Timeouts and configuration
--------------------------
- `drain_timeout` (global): how long to wait for in‑flight requests before
  forcing plugin shutdown (default: 10s).
- `plugin_shutdown_timeout`: per‑plugin timeout (default: 5s).
- `global_shutdown_timeout`: total bound for full shutdown (default: 30s).

Observability and logging
-------------------------
- Emit logs at each stage: shutdown triggered, server draining started,
  active requests count, plugin shutdown start/complete/timeout.
- Expose metrics: `shutdown_in_progress`, `shutdown_stage`,
  `plugin_shutdown_duration_seconds`, `active_requests`.

Error handling
--------------
- Plugin shutdown failure: log and continue. Record errors for postmortem.
- If critical resource cannot close, log and proceed to forced cleanup at
  `global_shutdown_timeout` expiry.

Testing
-------
- Unit tests for coordinator logic: simulate active requests, trigger
  shutdown, assert drain behavior and timeouts.
- Integration tests: spawn servers that accept a long‑running request,
  trigger shutdown, verify new requests are refused, in‑flight completes
  or times out, and plugin shutdowns are invoked in expected order.

Implementation roadmap (next steps)
----------------------------------
1. Add `ShutdownCoordinator` type and configuration. Wire into main runtime
   entry point to handle OS signals and Admin API triggers.
2. Update servers to accept a shutdown future or coordinator handle and to
   cooperate with graceful_shutdown / endpoint close semantics.
3. Ensure plugins that hold background handles implement `Shutdown` and
   expose `as_shutdown()` when created as trait objects.
4. Add tests and the `docs/SHUTDOWN.md` (this file).

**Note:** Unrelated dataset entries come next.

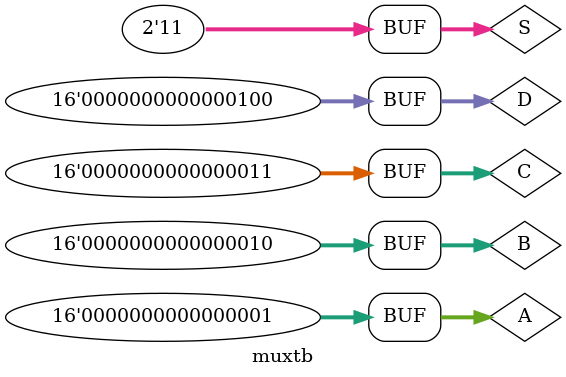
<source format=v>
`timescale 1ns / 1ps


module muxtb;

	// Inputs
	reg [15:0] A;
	reg [15:0] B;
	reg [15:0] C;
	reg [15:0] D;
	reg [1:0] S;

	// Outputs
	wire [15:0] Out;

	// Instantiate the Unit Under Test (UUT)
	Mux_4x2 uut (
		.A(A), 
		.B(B), 
		.C(C), 
		.D(D), 
		.S(S), 
		.Out(Out)
	);

	initial begin
		// Initialize Inputs
		A = 1;
		B = 2;
		C = 3;
		D = 4;
		S = 0;

		// Wait 100 ns for global reset to finish
		#100;
        
		  
		if(Out == 1)
		begin
		$display("pass A");
		end else begin
		$display("fail A");
		end
		S = 1;
		#10
		  if(Out == 2)
		begin
		$display("pass B");
		end else begin
		$display("fail B");
		end
		S = 2;
		#10
		if(Out == 3)
		begin
		$display("pass C");
		end else begin
		$display("fail C");
		end
		S = 3;
		#10
		if(Out == 4)
		begin
		$display("pass D");
		end else begin
		$display("fail D");
		end
		
		
		// Add stimulus here

	end
      
endmodule


</source>
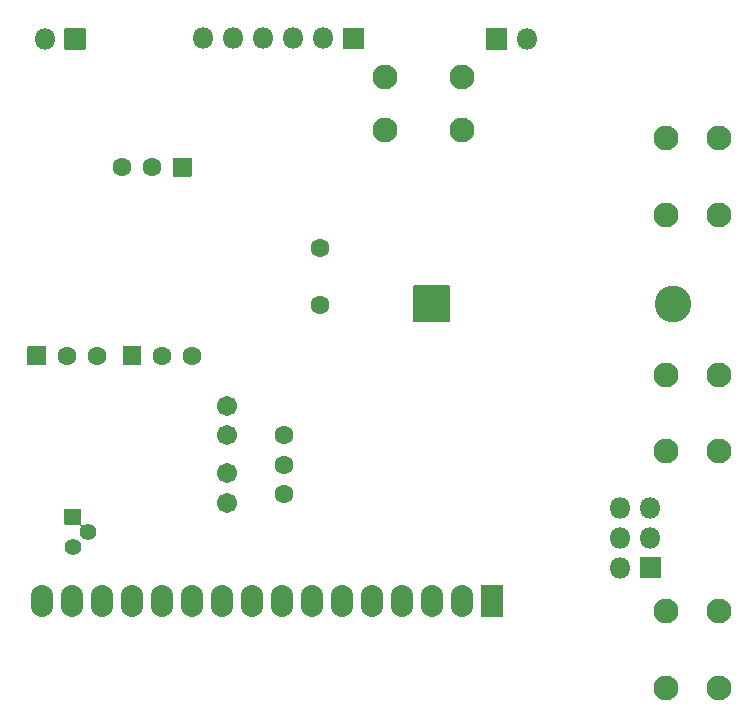
<source format=gbr>
G04 #@! TF.GenerationSoftware,KiCad,Pcbnew,5.1.7-a382d34a8~87~ubuntu20.04.1*
G04 #@! TF.CreationDate,2020-11-09T08:25:25+01:00*
G04 #@! TF.ProjectId,OpenerV1.1_Board,4f70656e-6572-4563-912e-315f426f6172,rev?*
G04 #@! TF.SameCoordinates,Original*
G04 #@! TF.FileFunction,Soldermask,Bot*
G04 #@! TF.FilePolarity,Negative*
%FSLAX46Y46*%
G04 Gerber Fmt 4.6, Leading zero omitted, Abs format (unit mm)*
G04 Created by KiCad (PCBNEW 5.1.7-a382d34a8~87~ubuntu20.04.1) date 2020-11-09 08:25:25*
%MOMM*%
%LPD*%
G01*
G04 APERTURE LIST*
%ADD10O,1.802000X1.802000*%
%ADD11O,1.902000X2.702000*%
%ADD12C,3.102000*%
%ADD13C,1.602000*%
%ADD14C,2.102000*%
%ADD15C,1.402000*%
%ADD16C,1.702000*%
%ADD17C,0.100000*%
G04 APERTURE END LIST*
D10*
X119634000Y-43942000D03*
X122174000Y-43942000D03*
X124714000Y-43942000D03*
X127254000Y-43942000D03*
X129794000Y-43942000D03*
G36*
G01*
X131484000Y-43041000D02*
X133184000Y-43041000D01*
G75*
G02*
X133235000Y-43092000I0J-51000D01*
G01*
X133235000Y-44792000D01*
G75*
G02*
X133184000Y-44843000I-51000J0D01*
G01*
X131484000Y-44843000D01*
G75*
G02*
X131433000Y-44792000I0J51000D01*
G01*
X131433000Y-43092000D01*
G75*
G02*
X131484000Y-43041000I51000J0D01*
G01*
G37*
D11*
X105981500Y-91567000D03*
X108521500Y-91567000D03*
X111061500Y-91567000D03*
X113601500Y-91567000D03*
X116141500Y-91567000D03*
X118681500Y-91567000D03*
X121221500Y-91567000D03*
X123761500Y-91567000D03*
X126301500Y-91567000D03*
X128841500Y-91567000D03*
X131381500Y-91567000D03*
X133921500Y-91567000D03*
X136461500Y-91567000D03*
X139001500Y-91567000D03*
X141541500Y-91567000D03*
G36*
G01*
X145032500Y-90267000D02*
X145032500Y-92867000D01*
G75*
G02*
X144981500Y-92918000I-51000J0D01*
G01*
X143181500Y-92918000D01*
G75*
G02*
X143130500Y-92867000I0J51000D01*
G01*
X143130500Y-90267000D01*
G75*
G02*
X143181500Y-90216000I51000J0D01*
G01*
X144981500Y-90216000D01*
G75*
G02*
X145032500Y-90267000I0J-51000D01*
G01*
G37*
D10*
X154940000Y-83693000D03*
X157480000Y-83693000D03*
X154940000Y-86233000D03*
X157480000Y-86233000D03*
X154940000Y-88773000D03*
G36*
G01*
X158381000Y-87923000D02*
X158381000Y-89623000D01*
G75*
G02*
X158330000Y-89674000I-51000J0D01*
G01*
X156630000Y-89674000D01*
G75*
G02*
X156579000Y-89623000I0J51000D01*
G01*
X156579000Y-87923000D01*
G75*
G02*
X156630000Y-87872000I51000J0D01*
G01*
X158330000Y-87872000D01*
G75*
G02*
X158381000Y-87923000I0J-51000D01*
G01*
G37*
G36*
G01*
X137387000Y-67921000D02*
X137387000Y-64921000D01*
G75*
G02*
X137438000Y-64870000I51000J0D01*
G01*
X140438000Y-64870000D01*
G75*
G02*
X140489000Y-64921000I0J-51000D01*
G01*
X140489000Y-67921000D01*
G75*
G02*
X140438000Y-67972000I-51000J0D01*
G01*
X137438000Y-67972000D01*
G75*
G02*
X137387000Y-67921000I0J51000D01*
G01*
G37*
D12*
X159428000Y-66421000D03*
D13*
X129476500Y-66558500D03*
X129476500Y-61658500D03*
X126492000Y-77550000D03*
X126492000Y-80050000D03*
X126492000Y-82550000D03*
D14*
X158826500Y-52407500D03*
X163326500Y-52407500D03*
X158826500Y-58907500D03*
X163326500Y-58907500D03*
X158826500Y-72407500D03*
X163326500Y-72407500D03*
X158826500Y-78907500D03*
X163326500Y-78907500D03*
X158826500Y-92407500D03*
X163326500Y-92407500D03*
X158826500Y-98907500D03*
X163326500Y-98907500D03*
X135041500Y-51689000D03*
X135041500Y-47189000D03*
X141541500Y-51689000D03*
X141541500Y-47189000D03*
G36*
G01*
X118657000Y-54114000D02*
X118657000Y-55614000D01*
G75*
G02*
X118606000Y-55665000I-51000J0D01*
G01*
X117106000Y-55665000D01*
G75*
G02*
X117055000Y-55614000I0J51000D01*
G01*
X117055000Y-54114000D01*
G75*
G02*
X117106000Y-54063000I51000J0D01*
G01*
X118606000Y-54063000D01*
G75*
G02*
X118657000Y-54114000I0J-51000D01*
G01*
G37*
D13*
X112776000Y-54864000D03*
X115316000Y-54864000D03*
G36*
G01*
X112800500Y-71552500D02*
X112800500Y-70052500D01*
G75*
G02*
X112851500Y-70001500I51000J0D01*
G01*
X114351500Y-70001500D01*
G75*
G02*
X114402500Y-70052500I0J-51000D01*
G01*
X114402500Y-71552500D01*
G75*
G02*
X114351500Y-71603500I-51000J0D01*
G01*
X112851500Y-71603500D01*
G75*
G02*
X112800500Y-71552500I0J51000D01*
G01*
G37*
X118681500Y-70802500D03*
X116141500Y-70802500D03*
G36*
G01*
X104736000Y-71552500D02*
X104736000Y-70052500D01*
G75*
G02*
X104787000Y-70001500I51000J0D01*
G01*
X106287000Y-70001500D01*
G75*
G02*
X106338000Y-70052500I0J-51000D01*
G01*
X106338000Y-71552500D01*
G75*
G02*
X106287000Y-71603500I-51000J0D01*
G01*
X104787000Y-71603500D01*
G75*
G02*
X104736000Y-71552500I0J51000D01*
G01*
G37*
X110617000Y-70802500D03*
X108077000Y-70802500D03*
G36*
G01*
X107935000Y-83754000D02*
X109235000Y-83754000D01*
G75*
G02*
X109286000Y-83805000I0J-51000D01*
G01*
X109286000Y-85105000D01*
G75*
G02*
X109235000Y-85156000I-51000J0D01*
G01*
X107935000Y-85156000D01*
G75*
G02*
X107884000Y-85105000I0J51000D01*
G01*
X107884000Y-83805000D01*
G75*
G02*
X107935000Y-83754000I51000J0D01*
G01*
G37*
D15*
X108585000Y-86995000D03*
X109855000Y-85725000D03*
D10*
X147002500Y-44000000D03*
G36*
G01*
X145312500Y-44901000D02*
X143612500Y-44901000D01*
G75*
G02*
X143561500Y-44850000I0J51000D01*
G01*
X143561500Y-43150000D01*
G75*
G02*
X143612500Y-43099000I51000J0D01*
G01*
X145312500Y-43099000D01*
G75*
G02*
X145363500Y-43150000I0J-51000D01*
G01*
X145363500Y-44850000D01*
G75*
G02*
X145312500Y-44901000I-51000J0D01*
G01*
G37*
X106235500Y-44000000D03*
G36*
G01*
X107925500Y-43099000D02*
X109625500Y-43099000D01*
G75*
G02*
X109676500Y-43150000I0J-51000D01*
G01*
X109676500Y-44850000D01*
G75*
G02*
X109625500Y-44901000I-51000J0D01*
G01*
X107925500Y-44901000D01*
G75*
G02*
X107874500Y-44850000I0J51000D01*
G01*
X107874500Y-43150000D01*
G75*
G02*
X107925500Y-43099000I51000J0D01*
G01*
G37*
D16*
X121602500Y-83248500D03*
X121602500Y-80748500D03*
X121602500Y-75033500D03*
X121602500Y-77533500D03*
D17*
G36*
X109287990Y-85032839D02*
G01*
X109290372Y-85057026D01*
X109297372Y-85080101D01*
X109308737Y-85101365D01*
X109324032Y-85120002D01*
X109342669Y-85135297D01*
X109363933Y-85146662D01*
X109387008Y-85153662D01*
X109410999Y-85156025D01*
X109434990Y-85153662D01*
X109458065Y-85146662D01*
X109474088Y-85138098D01*
X109476087Y-85138164D01*
X109477030Y-85139927D01*
X109476142Y-85141525D01*
X109411564Y-85184674D01*
X109314674Y-85281564D01*
X109271525Y-85346142D01*
X109269731Y-85347027D01*
X109268068Y-85345916D01*
X109268098Y-85344088D01*
X109276662Y-85328065D01*
X109283662Y-85304990D01*
X109286025Y-85280999D01*
X109283662Y-85257007D01*
X109276662Y-85233933D01*
X109265297Y-85212669D01*
X109250001Y-85194032D01*
X109231364Y-85178737D01*
X109210101Y-85167372D01*
X109187026Y-85160372D01*
X109162839Y-85157990D01*
X109161213Y-85156825D01*
X109161409Y-85154835D01*
X109163035Y-85154000D01*
X109284000Y-85154000D01*
X109284000Y-85033035D01*
X109285000Y-85031303D01*
X109287000Y-85031303D01*
X109287990Y-85032839D01*
G37*
M02*

</source>
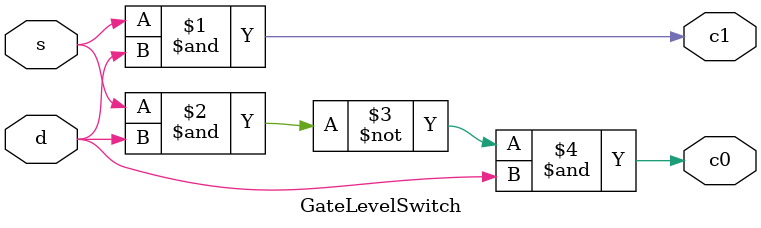
<source format=v>
`ifndef SWITCH_V
`define SWITCH_V

module BasicSwitch(
    input wire s,
    input wire d,
    output wire c1,
    output wire c0 
);
    assign c1 = s ? d : 0;
    assign c0 = s ? 0 : d;
endmodule


module GateLevelSwitch(
    input wire s,
    input wire d,
    output wire c1,
    output wire c0 
);

assign c1 = s & d; 
// c0 = ~s & d = ~ (s | ~d) = ~ (s ~& d ~& d)
assign c0 = ~ (s ~& d ~& d);
endmodule

`ifdef TB_SWITCH
`timescale 1ns / 1ps

module tb_Switch;

    // Inputs
    reg s;
    reg d;

    // Outputs
    wire c1_basic, c0_basic;
    wire c1_gate, c0_gate;

    // Instantiate the Basic Switch Module
    BasicSwitch basic_switch (
        .s(s), 
        .d(d), 
        .c1(c1_basic), 
        .c0(c0_basic)
    );

    // Instantiate the Gate Level Switch Module
    GateLevelSwitch gate_switch (
        .s(s), 
        .d(d), 
        .c1(c1_gate), 
        .c0(c0_gate)
    );

    // Initialize all variables
    initial begin
        // Initialize Inputs
        s = 0;
        d = 0;

        // Wait 100 ns for global reset to finish
        #100;
        
        // Add stimulus here
        $display("Time | s | d | c1_basic | c0_basic | c1_gate | c0_gate");
        $monitor("%4t | %b | %b |   %b     |   %b     |   %b    |   %b", $time, s, d, c1_basic, c0_basic, c1_gate, c0_gate);

        // Test all input combinations
        s = 0; d = 0; #10;
        s = 0; d = 1; #10;
        s = 1; d = 0; #10;
        s = 1; d = 1; #10;

        $finish;
    end
      
endmodule
`endif
`endif // SWITCH_V

</source>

Appendix: Quick sequence (runtime)
--------------------------------
1. `coordinator.trigger()` called.
2. Servers call `stop_accepting()` (graceful shutdown starts).
3. Coordinator awaits `await_drain(drain_timeout)`.
4. Coordinator calls `stop_generators()` (Cron, watchers).
5. Coordinator calls `shutdown_plugins()` in reverse order.
6. Close remaining endpoints, await JoinHandles (bounded), exit.

-- End of design